• **Prompt**: When you reach the line containing "<source format=gbr>" in the entries below, start writing out each line exactly, and stop after the line containing "X14083928Y-11453929D01*".
===== Data extract =====
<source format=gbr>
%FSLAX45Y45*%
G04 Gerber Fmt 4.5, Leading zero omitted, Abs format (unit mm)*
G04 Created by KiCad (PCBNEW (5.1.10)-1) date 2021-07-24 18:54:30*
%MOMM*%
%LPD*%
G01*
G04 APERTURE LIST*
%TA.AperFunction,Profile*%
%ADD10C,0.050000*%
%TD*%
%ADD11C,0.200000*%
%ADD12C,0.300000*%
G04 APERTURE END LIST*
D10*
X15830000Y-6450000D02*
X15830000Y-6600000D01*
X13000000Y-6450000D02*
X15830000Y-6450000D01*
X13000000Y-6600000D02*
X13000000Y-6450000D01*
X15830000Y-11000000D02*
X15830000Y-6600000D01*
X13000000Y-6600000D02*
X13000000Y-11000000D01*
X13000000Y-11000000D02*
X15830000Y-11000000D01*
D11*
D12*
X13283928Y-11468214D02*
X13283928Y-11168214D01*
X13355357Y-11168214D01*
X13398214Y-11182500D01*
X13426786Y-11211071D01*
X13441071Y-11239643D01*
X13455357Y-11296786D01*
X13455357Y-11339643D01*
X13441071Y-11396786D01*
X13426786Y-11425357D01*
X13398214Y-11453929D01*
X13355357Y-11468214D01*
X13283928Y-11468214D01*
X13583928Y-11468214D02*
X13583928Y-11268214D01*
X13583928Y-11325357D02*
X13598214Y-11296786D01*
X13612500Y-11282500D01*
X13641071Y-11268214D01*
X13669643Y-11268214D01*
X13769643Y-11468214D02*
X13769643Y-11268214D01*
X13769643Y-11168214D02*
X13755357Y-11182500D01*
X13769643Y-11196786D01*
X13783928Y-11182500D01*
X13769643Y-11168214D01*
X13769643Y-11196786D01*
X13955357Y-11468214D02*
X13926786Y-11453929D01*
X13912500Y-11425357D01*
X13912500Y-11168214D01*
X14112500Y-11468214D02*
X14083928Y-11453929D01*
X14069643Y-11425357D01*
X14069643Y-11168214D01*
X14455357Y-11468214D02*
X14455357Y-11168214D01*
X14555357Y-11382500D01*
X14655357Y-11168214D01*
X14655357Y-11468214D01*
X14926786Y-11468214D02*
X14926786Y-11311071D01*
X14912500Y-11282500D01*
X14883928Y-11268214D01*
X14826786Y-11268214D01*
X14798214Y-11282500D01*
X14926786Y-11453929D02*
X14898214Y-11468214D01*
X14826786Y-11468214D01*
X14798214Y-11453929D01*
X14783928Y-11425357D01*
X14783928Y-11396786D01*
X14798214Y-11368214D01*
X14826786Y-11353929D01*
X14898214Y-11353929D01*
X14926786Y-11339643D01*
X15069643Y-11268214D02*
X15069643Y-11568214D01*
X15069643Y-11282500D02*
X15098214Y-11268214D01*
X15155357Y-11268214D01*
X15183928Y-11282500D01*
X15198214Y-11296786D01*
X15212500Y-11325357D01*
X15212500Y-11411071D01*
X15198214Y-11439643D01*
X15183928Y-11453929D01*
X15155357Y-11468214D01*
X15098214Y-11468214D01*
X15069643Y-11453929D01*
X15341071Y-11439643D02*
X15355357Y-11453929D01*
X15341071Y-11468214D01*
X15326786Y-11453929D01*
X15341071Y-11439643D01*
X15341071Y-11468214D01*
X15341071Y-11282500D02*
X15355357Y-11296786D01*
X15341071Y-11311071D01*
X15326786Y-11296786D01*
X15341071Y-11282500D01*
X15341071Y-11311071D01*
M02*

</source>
=====
===== Data extract =====
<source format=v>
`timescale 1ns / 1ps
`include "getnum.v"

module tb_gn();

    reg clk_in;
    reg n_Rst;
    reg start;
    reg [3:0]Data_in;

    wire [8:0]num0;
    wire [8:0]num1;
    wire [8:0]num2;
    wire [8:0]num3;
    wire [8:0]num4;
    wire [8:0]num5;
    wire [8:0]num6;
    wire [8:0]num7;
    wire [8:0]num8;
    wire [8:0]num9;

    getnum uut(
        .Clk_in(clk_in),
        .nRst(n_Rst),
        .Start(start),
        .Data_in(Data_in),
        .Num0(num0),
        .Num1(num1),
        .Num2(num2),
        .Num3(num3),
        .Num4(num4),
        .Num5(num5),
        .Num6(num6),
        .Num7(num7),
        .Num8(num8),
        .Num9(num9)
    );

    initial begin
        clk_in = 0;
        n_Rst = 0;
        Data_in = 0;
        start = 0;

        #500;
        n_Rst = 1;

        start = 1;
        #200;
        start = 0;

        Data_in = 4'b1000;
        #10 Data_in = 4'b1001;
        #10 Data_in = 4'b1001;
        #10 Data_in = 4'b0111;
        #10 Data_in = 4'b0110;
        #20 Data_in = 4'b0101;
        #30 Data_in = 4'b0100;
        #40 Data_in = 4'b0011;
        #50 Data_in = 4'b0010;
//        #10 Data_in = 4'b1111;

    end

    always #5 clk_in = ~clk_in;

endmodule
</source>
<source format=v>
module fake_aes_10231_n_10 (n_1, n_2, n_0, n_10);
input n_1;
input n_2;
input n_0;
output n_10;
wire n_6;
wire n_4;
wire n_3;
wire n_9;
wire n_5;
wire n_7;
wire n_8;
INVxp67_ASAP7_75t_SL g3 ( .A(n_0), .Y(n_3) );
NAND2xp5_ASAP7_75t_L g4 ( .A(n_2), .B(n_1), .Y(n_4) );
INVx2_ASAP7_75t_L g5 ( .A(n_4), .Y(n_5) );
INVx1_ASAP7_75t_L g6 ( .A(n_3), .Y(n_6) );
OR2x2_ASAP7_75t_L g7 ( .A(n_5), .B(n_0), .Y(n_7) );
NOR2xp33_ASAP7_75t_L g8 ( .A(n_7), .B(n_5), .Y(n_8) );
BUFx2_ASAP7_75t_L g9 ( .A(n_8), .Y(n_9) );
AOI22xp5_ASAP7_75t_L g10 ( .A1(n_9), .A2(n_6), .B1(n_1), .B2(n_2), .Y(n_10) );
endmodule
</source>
=====
• **Task response**:
<source format=gbr>
%FSLAX45Y45*%
G04 Gerber Fmt 4.5, Leading zero omitted, Abs format (unit mm)*
G04 Created by KiCad (PCBNEW (5.1.10)-1) date 2021-07-24 18:54:30*
%MOMM*%
%LPD*%
G01*
G04 APERTURE LIST*
%TA.AperFunction,Profile*%
%ADD10C,0.050000*%
%TD*%
%ADD11C,0.200000*%
%ADD12C,0.300000*%
G04 APERTURE END LIST*
D10*
X15830000Y-6450000D02*
X15830000Y-6600000D01*
X13000000Y-6450000D02*
X15830000Y-6450000D01*
X13000000Y-6600000D02*
X13000000Y-6450000D01*
X15830000Y-11000000D02*
X15830000Y-6600000D01*
X13000000Y-6600000D02*
X13000000Y-11000000D01*
X13000000Y-11000000D02*
X15830000Y-11000000D01*
D11*
D12*
X13283928Y-11468214D02*
X13283928Y-11168214D01*
X13355357Y-11168214D01*
X13398214Y-11182500D01*
X13426786Y-11211071D01*
X13441071Y-11239643D01*
X13455357Y-11296786D01*
X13455357Y-11339643D01*
X13441071Y-11396786D01*
X13426786Y-11425357D01*
X13398214Y-11453929D01*
X13355357Y-11468214D01*
X13283928Y-11468214D01*
X13583928Y-11468214D02*
X13583928Y-11268214D01*
X13583928Y-11325357D02*
X13598214Y-11296786D01*
X13612500Y-11282500D01*
X13641071Y-11268214D01*
X13669643Y-11268214D01*
X13769643Y-11468214D02*
X13769643Y-11268214D01*
X13769643Y-11168214D02*
X13755357Y-11182500D01*
X13769643Y-11196786D01*
X13783928Y-11182500D01*
X13769643Y-11168214D01*
X13769643Y-11196786D01*
X13955357Y-11468214D02*
X13926786Y-11453929D01*
X13912500Y-11425357D01*
X13912500Y-11168214D01*
X14112500Y-11468214D02*
X14083928Y-11453929D01*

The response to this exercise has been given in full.